O movimento Cadê Nossa Boneca nasceu do sonho de Ana Marcilio, Mylene Alves e Raquel Rocha, de verem vitrines mais diversas e brinquedos que de fato representassem a sociedade brasileira, que de acordo com o Instituto Brasileiro de Geografia e Estatística (IBGE) tem 56,1% da população formada por pessoas negras. O levantamento foi feito em 2016, 2018 e agora, em 2020 e a porcentagem de modelos disponíveis no mercado pouco mudou. Em 2016 era 6,3, passando para 7% e, agora, para 6%.

Ana explica que é na infância que as crianças constroem o imaginário, daí a importância que, em uma sociedade majoritariamente negra, isso seja retratado como algo positivo. Ter apenas referenciais brancos, magros e loiros faz com que se entenda que esse é o referencial de beleza. “O impacto da boneca é esse. Da boneca preta também é esse. Imagina ter rastas, blacks, uma diversidade de cortes e penteados afro descendentes e africanos, diversos tipos de tranças, ter tudo isso em uma vitrine, uma vitrine toda diversificada. A criança vai querer ter aquele cabelo, vai achar aquele cabelo bonito”, diz.

O impacto de crianças, sejam elas brancas ou negras, terem acesso a bonecas de cores diversas pode chegar na fase adulta, ajudando a combater o racismo, de acordo com a psicóloga. “Se a gente não tiver esse imaginário simbólico, como é que a gente vai quebrar o racismo? O racismo se materializa nas mortes que a gente tem, nas inúmeras vidas ceifadas precocemente, seja pela inoperância do sistema público na saúde e educação, seja nas mortes através das polícias e milícias, que têm dizimado as periferias. A construção do imaginário tem tudo a ver com o número de mortes e violência que a gente vive nesse país e no mundo afora”, diz.

Fabricação crescente
De acordo com o presidente da Abrinq, Synésio Batista da Costa, há uma demanda crescente e as empresas têm aumentado a produção de bonecas negras. Segundo ele, cinco anos atrás a porcentagem de modelos dessas bonecas era 0,1%. Em 2020, ele diz que essa participação chega a 12%.

Segundo Costa, nem todos os modelos estão disponíveis nos sites, por isso não foram contabilizados no levantamento. Alguns ainda serão lançados. “Isso é maior sucesso de vendas, como nunca teve. Você não tem noção da quantidade de empresas que estão apostando e lançando bonecas negras para este natal”.

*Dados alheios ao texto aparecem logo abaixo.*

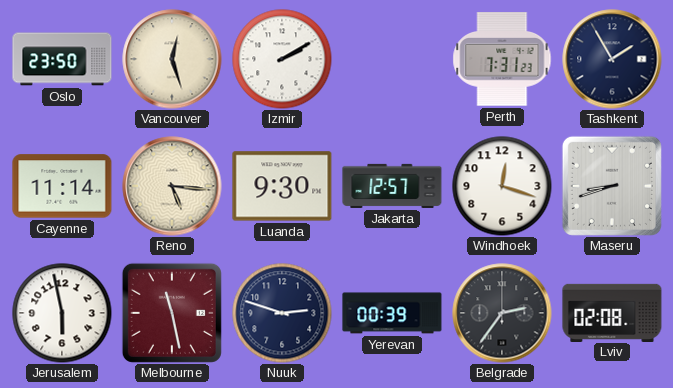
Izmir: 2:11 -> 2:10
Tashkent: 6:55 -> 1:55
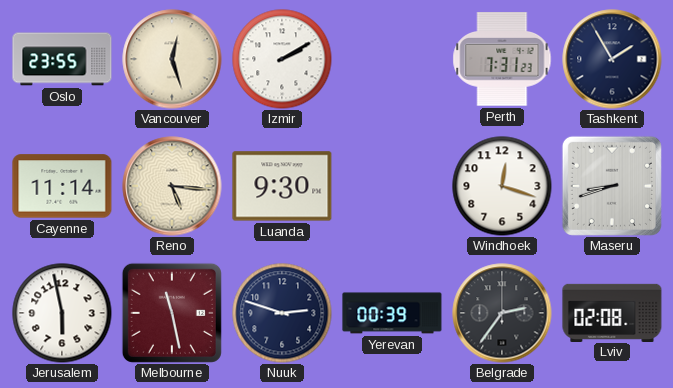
Oslo: 23:50 -> 23:55
Jakarta: 12:57 -> none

As fábricas decidem os modelos com base em pesquisas de mercado, explica, Costa. “Não é a fábrica que define qual boneca [vai produzir]. Os nosso vendedores vão a 15 mil pontos de venda do país e quem define é o lojista, com base no mercado que ele tem”.

Alternativa
Na ausência das grandes, as fabricantes menores conquistam o mercado. É o caso da Amora, que desde 2016 produz bonecas negras e outros brinquedos que levam em consideração questões raciais, como quebra-cabeças e giz de cera com diversos tons de pele. “A demanda existe e a oferta é baixa”, diz Geórgia Nunes, idealizadora da Amora.

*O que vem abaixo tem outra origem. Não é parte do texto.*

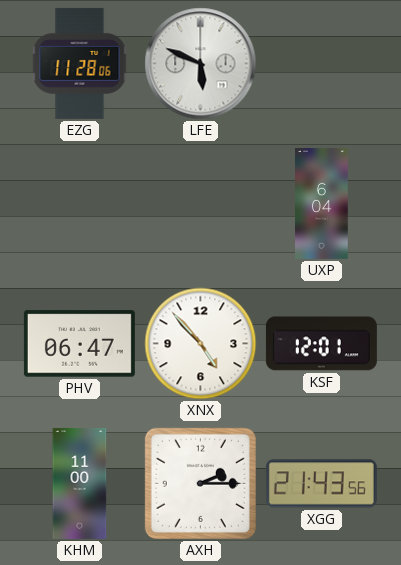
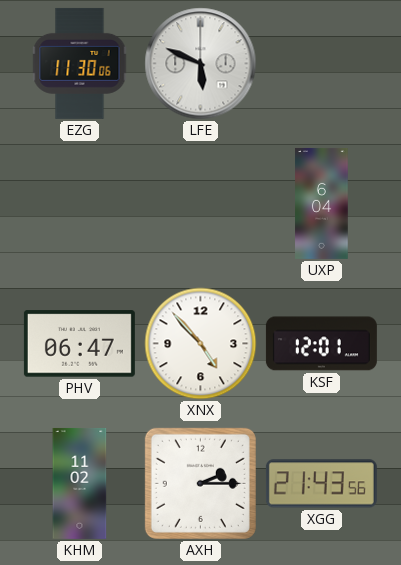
EZG: 11:28 -> 11:30
KHM: 11:00 -> 11:02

A ideia de criar a Amora veio quando, em 2015, Geórgia procurou e não encontrou bonecas negras para levar para uma ação social. Ela decidiu então que ela mesma faria. “A gente fala da criança negra ser representada no brinquedo e a partir desse espelho positivo construir um mundo onde se vê protagonista. Sem referenciais, que as representam positivamente, sem representatividade em um mundo onde maioria das bonecas é branca, com personagens brancos, isso gera ausência. Constrói uma infância de ausência, em que a criança não se vê nos lugares. Cria no imaginário que não pode acessibilizar aqueles lugares”, diz. A cada boneca Amora vendida, um outro brinquedo afirmativo é distribuído gratuitamente para instituições de ensino público.

O retorno vem dos sorrisos, como o do Lucas, 11 anos, filho de Ana. “Quando ele vê o Pantera Negra, quando ele recebeu os bonecos pretos na vida dele, você vê o sorriso brotar numa facilidade enorme, ele dizer ‘parece comigo, mãe’ e começar a colecionar os bonecos”, conta a mãe.